### EXTRACT PROVIDED
U.S. declares monkeypox a public health emergency

STORY: The United States has declared monkeypox a public health emergency, the health secretary confirmed Thursday.

Cases had crossed 6,600 in the United States a day earlier, almost all of them among men who have sex with men.

Anthony Fauci, President Joe Biden's chief medical adviser, told Reuters that the spread of cases outside that group was not high but was being carefully monitored.

"But you’ve always got to take things like that seriously and keep an open mind that you might see more of that. You don’t want to panic people because there’s no need to be overly concerned now, but at the same time that you’re not currently over-concerned you should be currently very observant, and currently very careful, and currently on top of what’s going on and following it very carefully."

The first U.S. case of monkeypox was confirmed in Massachusetts in May, followed by another case in California five days later.

Declarations of emergencies are already in place in California, Illinois and New York.

The World Health Organization last month dubbed monkeypox a "public health emergency of international concern," its highest alert level.

First identified in monkeys in 1958, the disease has mild symptoms including fever, aches and skin lesions, and is usually spread through close contact.

The U.S. government had distributed 156,000 monkeypox vaccine doses nationwide through mid-July. It has ordered an additional 2.5 million doses.
######
### SUPPLIED RECORDS
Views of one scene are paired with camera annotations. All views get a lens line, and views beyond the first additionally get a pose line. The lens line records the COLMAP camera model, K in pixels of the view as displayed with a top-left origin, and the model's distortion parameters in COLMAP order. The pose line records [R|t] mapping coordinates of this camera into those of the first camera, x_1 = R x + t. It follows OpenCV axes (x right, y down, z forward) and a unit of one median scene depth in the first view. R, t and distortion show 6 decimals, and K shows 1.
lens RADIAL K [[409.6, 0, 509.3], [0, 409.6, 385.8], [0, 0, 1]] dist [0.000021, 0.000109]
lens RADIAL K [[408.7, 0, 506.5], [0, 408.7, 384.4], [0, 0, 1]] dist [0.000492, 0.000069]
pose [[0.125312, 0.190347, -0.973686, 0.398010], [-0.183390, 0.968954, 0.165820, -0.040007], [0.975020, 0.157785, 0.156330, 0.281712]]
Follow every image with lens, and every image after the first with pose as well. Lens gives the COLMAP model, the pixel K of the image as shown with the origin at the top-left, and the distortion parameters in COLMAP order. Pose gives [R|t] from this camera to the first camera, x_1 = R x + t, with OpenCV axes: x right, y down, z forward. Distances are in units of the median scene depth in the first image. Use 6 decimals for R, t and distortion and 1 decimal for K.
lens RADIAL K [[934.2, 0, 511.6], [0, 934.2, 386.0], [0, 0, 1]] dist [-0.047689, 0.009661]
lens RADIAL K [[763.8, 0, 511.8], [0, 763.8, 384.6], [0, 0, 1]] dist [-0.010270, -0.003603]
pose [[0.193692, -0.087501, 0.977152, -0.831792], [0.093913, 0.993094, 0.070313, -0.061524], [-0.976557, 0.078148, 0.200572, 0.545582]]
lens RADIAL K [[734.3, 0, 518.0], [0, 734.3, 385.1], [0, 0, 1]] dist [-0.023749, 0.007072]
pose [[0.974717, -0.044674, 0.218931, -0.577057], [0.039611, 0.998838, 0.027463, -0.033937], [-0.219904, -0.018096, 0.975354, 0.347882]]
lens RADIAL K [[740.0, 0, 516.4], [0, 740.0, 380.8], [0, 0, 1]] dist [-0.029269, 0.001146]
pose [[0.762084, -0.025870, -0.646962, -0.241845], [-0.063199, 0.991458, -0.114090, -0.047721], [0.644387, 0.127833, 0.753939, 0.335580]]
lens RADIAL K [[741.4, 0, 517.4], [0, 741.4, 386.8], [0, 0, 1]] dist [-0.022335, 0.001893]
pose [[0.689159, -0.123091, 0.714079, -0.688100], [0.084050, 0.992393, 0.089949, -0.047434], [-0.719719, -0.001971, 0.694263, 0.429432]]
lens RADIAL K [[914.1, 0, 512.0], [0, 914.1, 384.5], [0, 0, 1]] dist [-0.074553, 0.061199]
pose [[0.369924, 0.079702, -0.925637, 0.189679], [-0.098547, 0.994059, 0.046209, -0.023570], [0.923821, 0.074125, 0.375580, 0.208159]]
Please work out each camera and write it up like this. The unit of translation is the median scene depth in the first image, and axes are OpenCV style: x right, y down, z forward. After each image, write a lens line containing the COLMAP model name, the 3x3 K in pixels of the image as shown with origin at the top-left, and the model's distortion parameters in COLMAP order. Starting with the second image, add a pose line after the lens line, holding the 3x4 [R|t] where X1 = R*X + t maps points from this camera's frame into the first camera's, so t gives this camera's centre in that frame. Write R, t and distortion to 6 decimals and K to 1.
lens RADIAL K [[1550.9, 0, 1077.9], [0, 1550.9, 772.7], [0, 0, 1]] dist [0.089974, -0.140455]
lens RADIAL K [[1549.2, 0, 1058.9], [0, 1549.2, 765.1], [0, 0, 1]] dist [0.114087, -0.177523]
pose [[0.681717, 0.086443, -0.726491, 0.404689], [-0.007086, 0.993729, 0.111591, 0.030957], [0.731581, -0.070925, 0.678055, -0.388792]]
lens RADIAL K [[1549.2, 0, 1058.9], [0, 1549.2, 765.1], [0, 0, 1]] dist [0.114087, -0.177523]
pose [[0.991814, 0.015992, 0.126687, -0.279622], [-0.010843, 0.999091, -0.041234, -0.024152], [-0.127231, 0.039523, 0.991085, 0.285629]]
######
EXERCISE INSTRUCTIONS:
1 - Reproduce the stretch of the monkeypox report from "The first U.S." through "and New York.".
2 - According to the monkeypox report, in which three states were emergency declarations already in place?

TASK-BY-TASK ANSWERS:
1 -
The first U.S. case of monkeypox was confirmed in Massachusetts in May, followed by another case in California five days later.

Declarations of emergencies are already in place in California, Illinois and New York.

2 - California, Illinois and New York.